Despite the enlarged approach to deploying virtual advertising, the MLB situation remains anything but a free-for-all. Much like established analog and digital forms of sponsorship, specific rules governing the use of the new virtual spots include protecting category exclusivity for existing sponsors and not accepting any political messaging for that inventory.
And while on a broad level the gaming category has become a wider sales opportunity for RSNs such as YES, there also will not be virtual ads for sportsbooks within ballparks this year.
“This can’t be a guerrilla marketing thing,” Levinson says. “We have to honor all the existing deals.”
Virtual ads during regional broadcasts, meanwhile, will also be driven heavily by home teams, and that inventory will be subordinate to physical tarps that clubs may opt to install.
“What we’ve done this season is qualified a bunch of technologies and devised a plan and framework to make this technology available for all clubs who want to take advantage of the program,” Zander says.

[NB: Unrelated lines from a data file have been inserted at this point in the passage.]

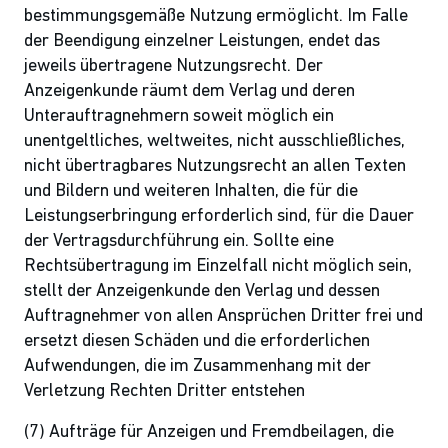
bestimmungsgemäße Nutzung ermöglicht. Im Falle
der Beendigung einzelner Leistungen, endet das
jeweils übertragene Nutzungsrecht. Der
Anzeigenkunde räumt dem Verlag und deren
Unterauftragnehmern soweit möglich ein
unentgeltliches, weltweites, nicht ausschließliches,
nicht übertragbares Nutzungsrecht an allen Texten
und Bildern und weiteren Inhalten, die für die
Leistungserbringung erforderlich sind, für die Dauer
der Vertragsdurchführung ein. Sollte eine
Rechtsübertragung im Einzelfall nicht möglich sein,
stellt der Anzeigenkunde den Verlag und dessen
Auftragnehmer von allen Ansprüchen Dritter frei und
ersetzt diesen Schäden und die erforderlichen
Aufwendungen, die im Zusammenhang mit der
Verletzung Rechten Dritter entstehen
(7) Aufträge für Anzeigen und Fremdbeilagen, die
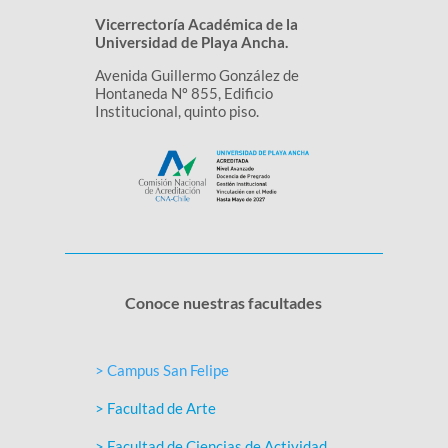
Vicerrectoría Académica de la
Universidad de Playa Ancha.
Avenida Guillermo González de
Hontaneda Nº 855, Edificio
Institucional, quinto piso.
Conoce nuestras facultades
> Campus San Felipe
> Facultad de Arte
> Facultad de Ciencias de Actividad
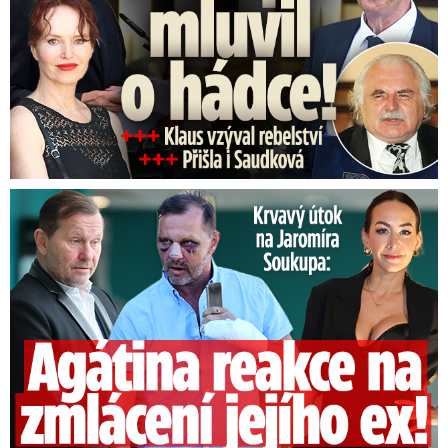
Útok na Jaromíra Soukupa: Reakce Agáty na zmlácení jejího ex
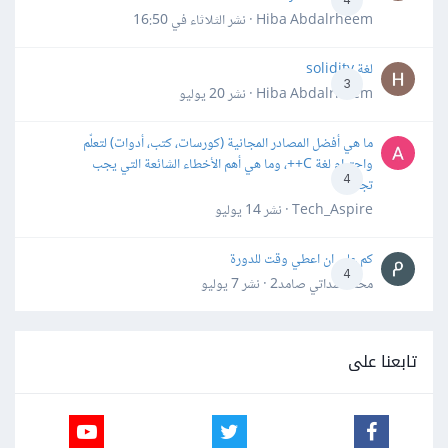
Hiba Abdalrheem · نشر
الثلاثاء في 16:50
لغة solidity
3
Hiba Abdalrheem · نشر
20 يوليو
ما هي أفضل المصادر المجانية (كورسات، كتب، أدوات) لتعلّم
واحترام لغة C++، وما هي أهم الأخطاء الشائعة التي يجب
4
تجنبها؟
Tech_Aspire · نشر
14 يوليو
كم علي ان اعطي وقت للدورة
4
محمد سداتي صامد2 · نشر
7 يوليو
تابعنا على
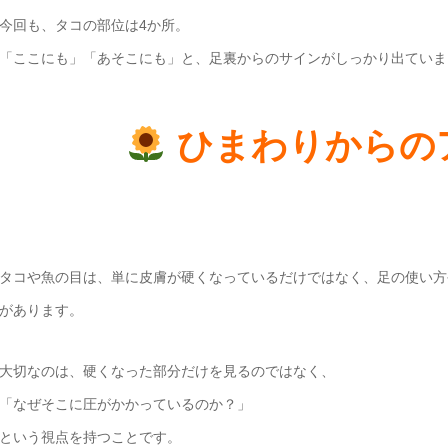
今回も、タコの部位は4か所。
「ここにも」「あそこにも」と、足裏からのサインがしっかり出ていま
ひまわりからの
タコや魚の目は、単に皮膚が硬くなっているだけではなく、足の使い方
があります。
大切なのは、硬くなった部分だけを見るのではなく、
「なぜそこに圧がかかっているのか？」
という視点を持つことです。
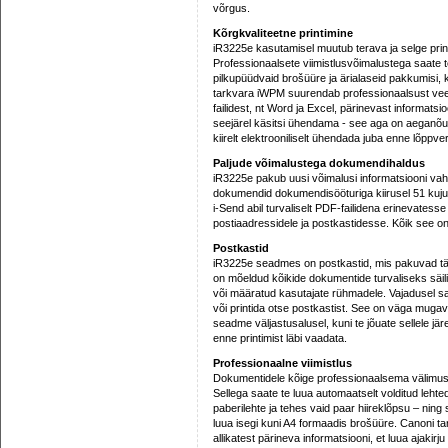
võrgus.
Kõrgkvaliteetne printimine
iR3225e kasutamisel muutub terava ja selge prin
Professionaalsete viimistlusvõimalustega saate t
pilkupüüdvaid brošüüre ja ärialaseid pakkumisi, 
tarkvara iWPM suurendab professionaalsust veelg
failidest, nt Word ja Excel, pärinevast informatsioo
seejärel käsitsi ühendama - see aga on aeganõ
kiirelt elektrooniliselt ühendada juba enne lõppver
Paljude võimalustega dokumendihaldus
iR3225e pakub uusi võimalusi informatsiooni vah
dokumendid dokumendisööturiga kiirusel 51 kujut
i-Send abil turvaliselt PDF-failidena erinevatess
postiaadressidele ja postkastidesse. Kõik see on 
Postkastid
iR3225e seadmes on postkastid, mis pakuvad täi
on mõeldud kõikide dokumentide turvaliseks säil
või määratud kasutajate rühmadele. Vajadusel sa
või printida otse postkastist. See on väga mugav,
seadme väljastusalusel, kuni te jõuate sellele j
enne printimist läbi vaadata.
Professionaalne viimistlus
Dokumentidele kõige professionaalsema välimuse
Sellega saate te luua automaatselt volditud lehte
paberilehte ja tehes vaid paar hiireklõpsu – nin
luua isegi kuni A4 formaadis brošüüre. Canoni 
allikatest pärineva informatsiooni, et luua ajakirj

The new virtual ad inventory will also co-exist with similar efforts by Fox Sports, and over time likely some RSNs, to also have virtual fans in ballparks. And because of the more unusual planned locations of some of the virtual ads, such as near outfield corners in ballparks, the inventory will require regional and national broadcasters to expand beyond their normal directorial workflow and have some less traditional camera shots during games, such as following the arc of a foul ball entirely into the stands.
“A lot of these new assets are going to be in locations that typically are not captured in historical broadcast production,” Savran says. “A lot of the teams will need to communicate with the RSNs how to capture that and drive value from those various locations. And that value itself will be determined in part by how they adjust production from years past.”